Passage to read:

London judge rugby-tackled sex offender
- 8 March 2011
- From the section London
A judge rugby-tackled a sex offender to the ground to prevent him escaping from court, the Old Bailey has heard.
Judge Douglas Marks Moore, 60, grabbed Paul Reid at Woolwich Crown Court last year, the court heard.
Reid, who had allegedly escaped from another court in 2008, tried to flee after giving evidence in his trial, jurors were told.
The 34-year-old, who had been jailed for two years for indecent assault, denies escape and attempted escape.
In December 2008, Reid was given an indeterminate sentence, with a minimum term of two years, at Inner London Crown Court.
He was taken to Brixton Prison but returned to the same court 10 days later for an ancillary matter.
As he left the court he managed to escape from the security officer by slipping the handcuff off his wrist and running out of a fire escape.
He was recaptured but made a second escape bid at a hearing at Woolwich Crown Court last August, the court heard.
The main door to the court was locked for security reasons but the doors to the judge's corridor and jury room were unlocked for safety reasons.
Rupert Gregory, prosecuting, said: "The jury were just leaving when the defendant jumped up and ran across the clerk's bench to get to the judge's door.

Given information:
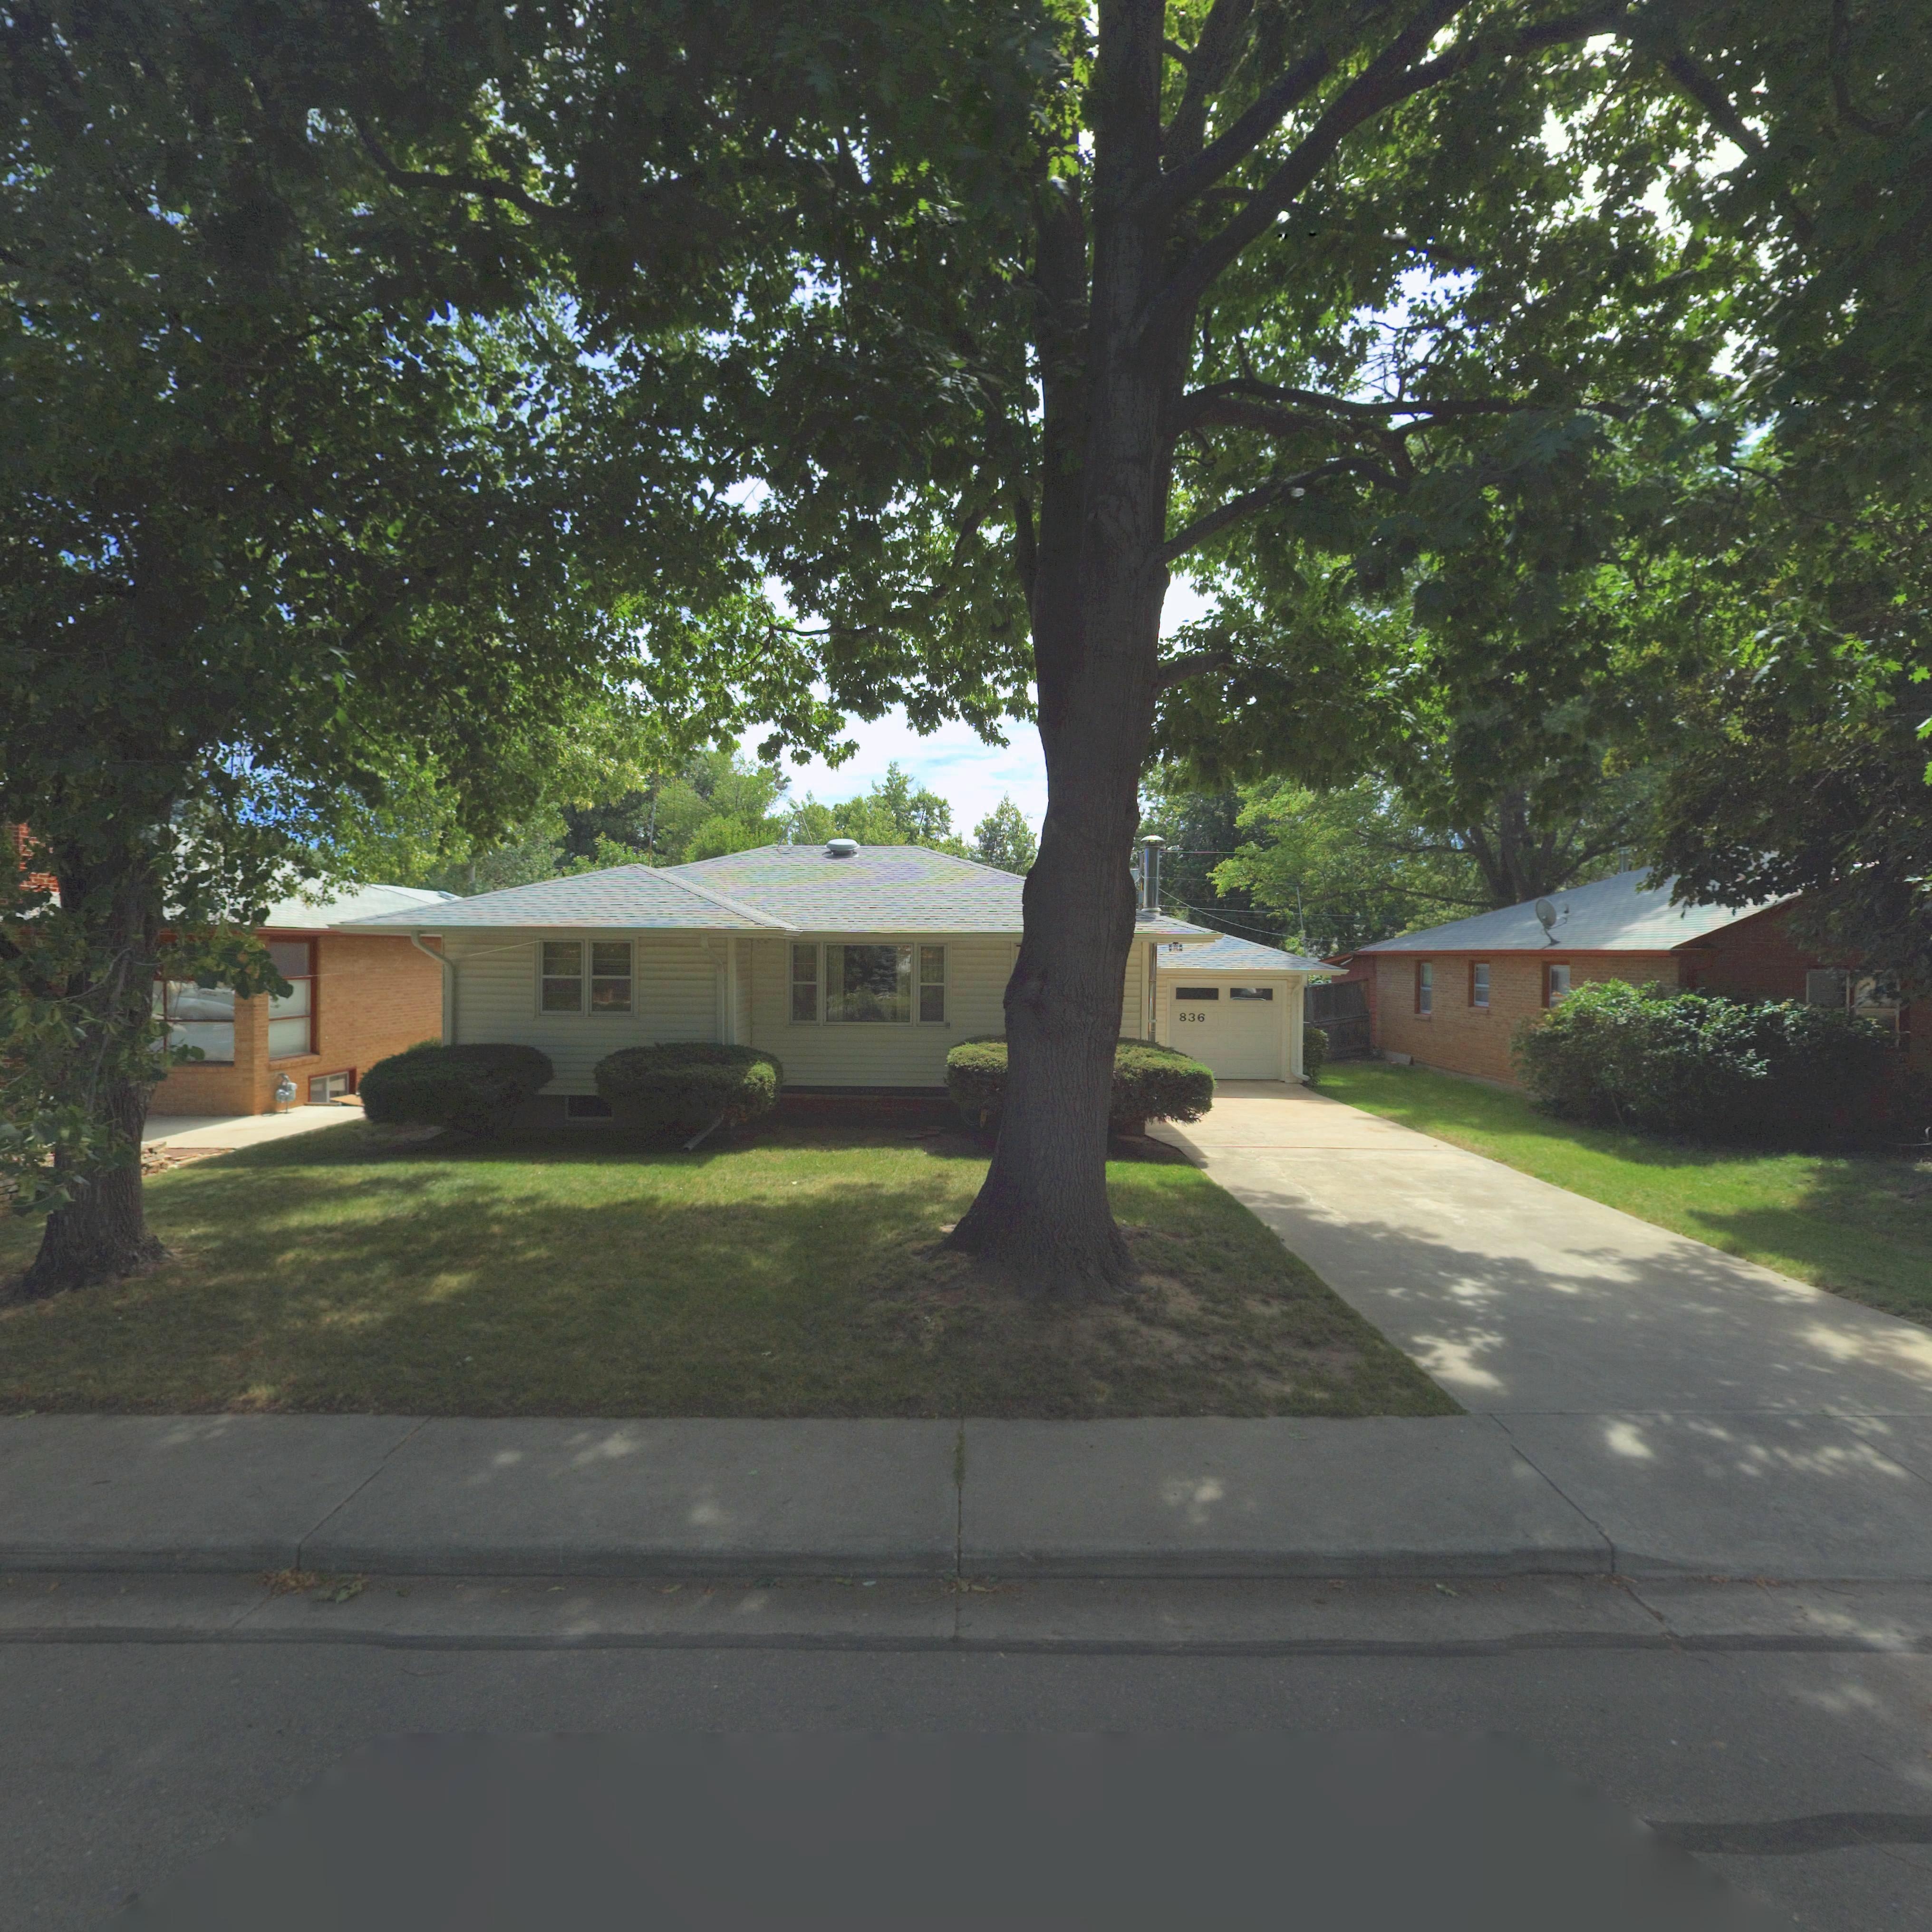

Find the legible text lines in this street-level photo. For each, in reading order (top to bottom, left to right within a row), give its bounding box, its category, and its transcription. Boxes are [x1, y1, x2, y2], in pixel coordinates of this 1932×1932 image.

The problem:
Answer these questions from the court escape report:
1. At which court was Reid given an indeterminate sentence in December 2008?
2. How did Reid get away from the security officer on his return to that court?
3. Which doors at Woolwich Crown Court were unlocked for safety reasons?
The data placed with the court escape report isn't needed.

Response to the task:
1. Inner London Crown Court.
2. He slipped the handcuff off his wrist and ran out of a fire escape.
3. The doors to the judge's corridor and the jury room.